Biochemical Research at Ohio University attempts to unlock the mysteries of living organisms and human disease using state of the art biochemical experimentation. Sophisticated physical, chemical, analytical, genetic and molecular biology techniques are all being employed to solve critical biochemical problems in both animal and plant systems. Current research projects within the division include the mechanisms of carcinogenesis, plant cell wall development, and investigating the structure and assembly of biological motor proteins. In addition, other investigators in the division are researching novel methods for biochemical analysis as well as the development of therapeutic ribonucleic acid molecules and the enzymology of coenzyme B12 dependent enzymes.
Dr. Kenneth Brown's research group uses NMR and x-ray crystallography techniques to understand the enzymology of coenzyme B12 dependent enzymes. Dr. Jennifer Hines' research group is involved in the development of ribonucleic acid molecules, which will be used as the next generation of therapeutics. Members of Dr. Marcia Kieliszweski's laboratory are researching the structure and biological function of plant cell wall proteins. Dr. Tadeusz Malinski's research group is developing sophisticated analytical techniques for the measurement of nitric oxide in a single cell, and Dr. Martin Tuck's laboratory is researching the relationship between biological methylation reactions and the carcinogenesis process.

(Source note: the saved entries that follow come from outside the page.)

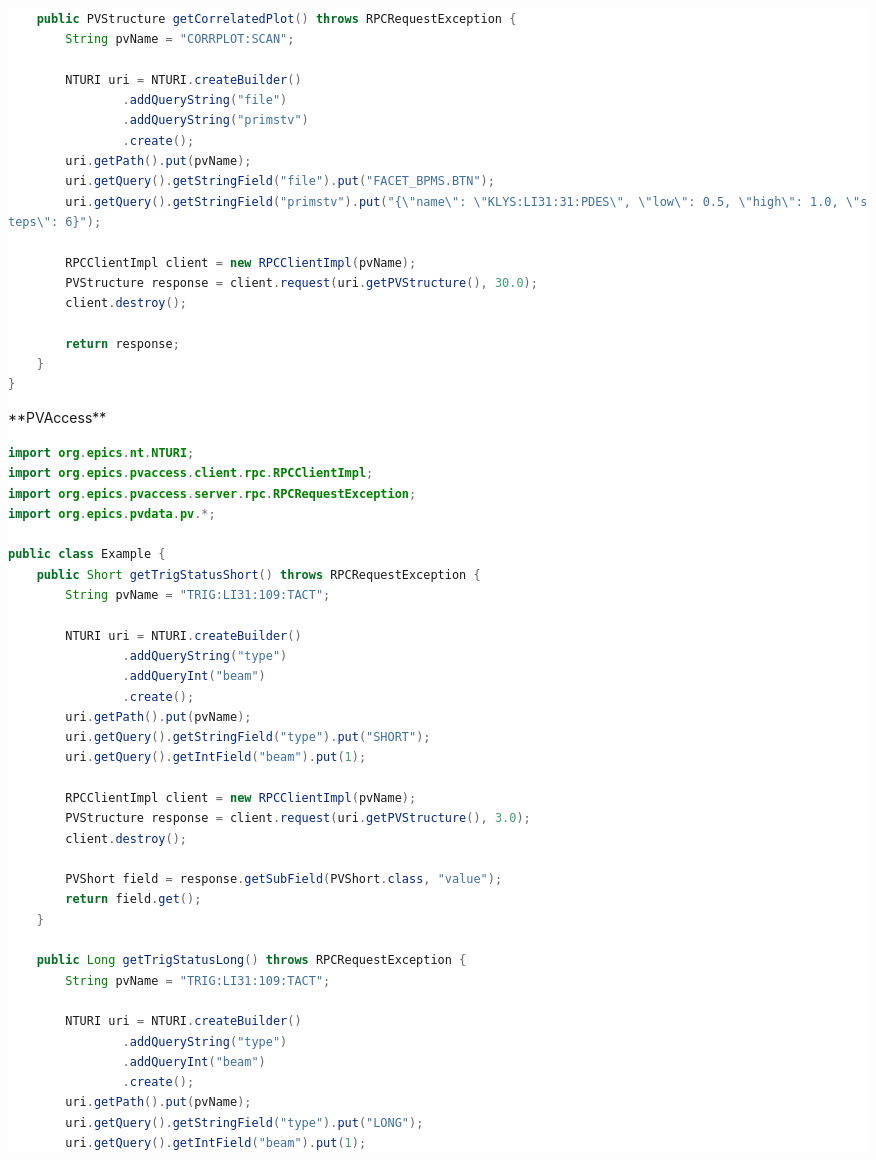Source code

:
```java
    public PVStructure getCorrelatedPlot() throws RPCRequestException {
        String pvName = "CORRPLOT:SCAN";

        NTURI uri = NTURI.createBuilder()
                .addQueryString("file")
                .addQueryString("primstv")
                .create();
        uri.getPath().put(pvName);
        uri.getQuery().getStringField("file").put("FACET_BPMS.BTN");
        uri.getQuery().getStringField("primstv").put("{\"name\": \"KLYS:LI31:31:PDES\", \"low\": 0.5, \"high\": 1.0, \"steps\": 6}");

        RPCClientImpl client = new RPCClientImpl(pvName);
        PVStructure response = client.request(uri.getPVStructure(), 30.0);
        client.destroy();

        return response;
    }
}
```

</td>
</tr>

<tr class="markdownTableRowOdd">
<td class="markdownTableBodyNone">**PVAccess**</td>

<td class="markdownTableBodyNone">

```java
import org.epics.nt.NTURI;
import org.epics.pvaccess.client.rpc.RPCClientImpl;
import org.epics.pvaccess.server.rpc.RPCRequestException;
import org.epics.pvdata.pv.*;

public class Example {
    public Short getTrigStatusShort() throws RPCRequestException {
        String pvName = "TRIG:LI31:109:TACT";

        NTURI uri = NTURI.createBuilder()
                .addQueryString("type")
                .addQueryInt("beam")
                .create();
        uri.getPath().put(pvName);
        uri.getQuery().getStringField("type").put("SHORT");
        uri.getQuery().getIntField("beam").put(1);

        RPCClientImpl client = new RPCClientImpl(pvName);
        PVStructure response = client.request(uri.getPVStructure(), 3.0);
        client.destroy();

        PVShort field = response.getSubField(PVShort.class, "value");
        return field.get();
    }

    public Long getTrigStatusLong() throws RPCRequestException {
        String pvName = "TRIG:LI31:109:TACT";

        NTURI uri = NTURI.createBuilder()
                .addQueryString("type")
                .addQueryInt("beam")
                .create();
        uri.getPath().put(pvName);
        uri.getQuery().getStringField("type").put("LONG");
        uri.getQuery().getIntField("beam").put(1);
```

Each investigator in the Biochemistry division conducts research projects that allow all students - undergraduate, masters or doctoral - hands-on laboratory experience. Recent graduates of Biochemistry at Ohio University have gone on to begin exciting scientific careers in academic, government and industrial environments. Another advantage to the student is that the research groups of the division are relatively small, allowing personal contact with the advisor, a trademark of the Ohio University graduate programs.
The facilities for Biochemistry Research are also impressive and are housed, along with each investigator's laboratory, in a new 15,000 square foot research building that was specially designed for biochemical research. Instrumentation on-site and available to students of the program include 3 superconducting NMR spectrometers, macromolecular modeling computer workstations, DNA and protein sequencing facilities, and a microinjection facility for the production of transgenic animals.